His Highness the Jam Saheb laid the foundation stone of the Seventh Temple on May 8, 1950. A silver Nandi was consecrated and with its aid K M Munshi performed on October 19, 1950, the ceremony of pulling down the Fifth Temple, which, hoary and in ruins, was awaiting the shrine’s resurrection.
Thus Sardar Patel and K M Munshi triumphantly marched together and succeeded magnificently in reconstructing the Somanatha Temple at Prabhasa Patan. Somanatha has been the shrine beloved of India. For ages, it has been not merely the shrine of the Hindus; pilgrims of other faiths are also referred to in old chronicles as visiting it. In its worship India found ancient glory and unending inspiration. In maintaining it with magnificence, India felt a throbbing zeal to maintain the core of her faith, tradition, and collective greatness.: Our ancient Hindu race subconsciously felt that it was Somanatha which connected it with the past and the present; it was the eternal symbol of its faith in itself and its future. That is why as often as the shrine was destroyed by the Muslim invaders, the irrepressible urge to restore it sprang up again and again all the time in its heart. That is why Somanatha, as a Jyotirlinga, has been given a premier place in religious literature for ages. That is why from Mahabharata downwards, the Pauranic literature has referred to Prabhasa with a reverence not shown to any other sacred place.

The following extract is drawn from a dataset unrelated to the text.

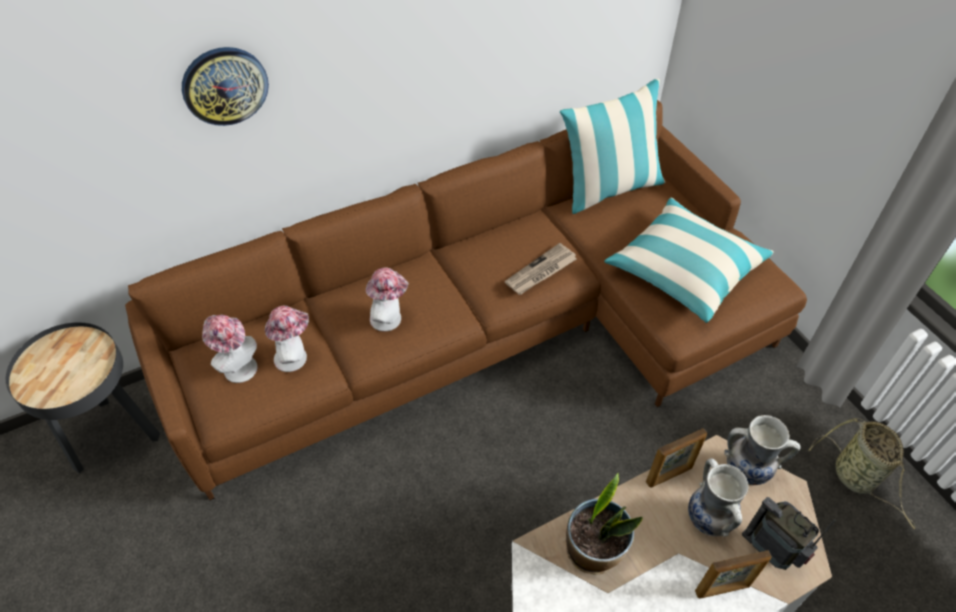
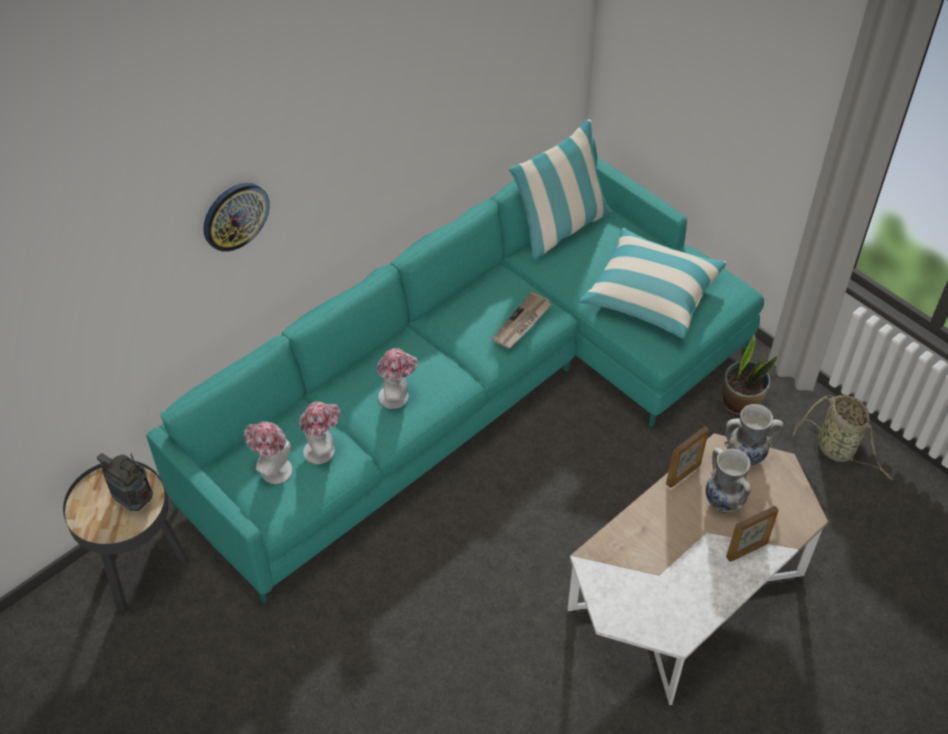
camera: 15 degrees left, 0 degrees up
brown sofa [125,100,807,500] -> turquoise sofa [146,137,764,604]
potted plant [566,473,643,575] -> potted plant moved to [721,334,778,415]
radio [742,497,836,570] -> radio moved to [97,453,153,511]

As K M Munshi sums it up forcefully and beautifully: ‘That is why for a thousand years Mahmud of Ghazni’s destruction of the shrine in 1025 AD has been burnt into the Collective Sub-conscious of the race as an unforgettable national disaster. It was perhaps a symbolic projection of the unexpressed wish of myriads of hearts of all generations who yearned for Somanatha’s resurrection. The national urge was reflected when Sardar Vallabhai Patel, with uncanny insight, saw on November 12, 1947 that we would never genuinely feel that freedom had come, nor develop faith in our future, unless Somanatha was restored’.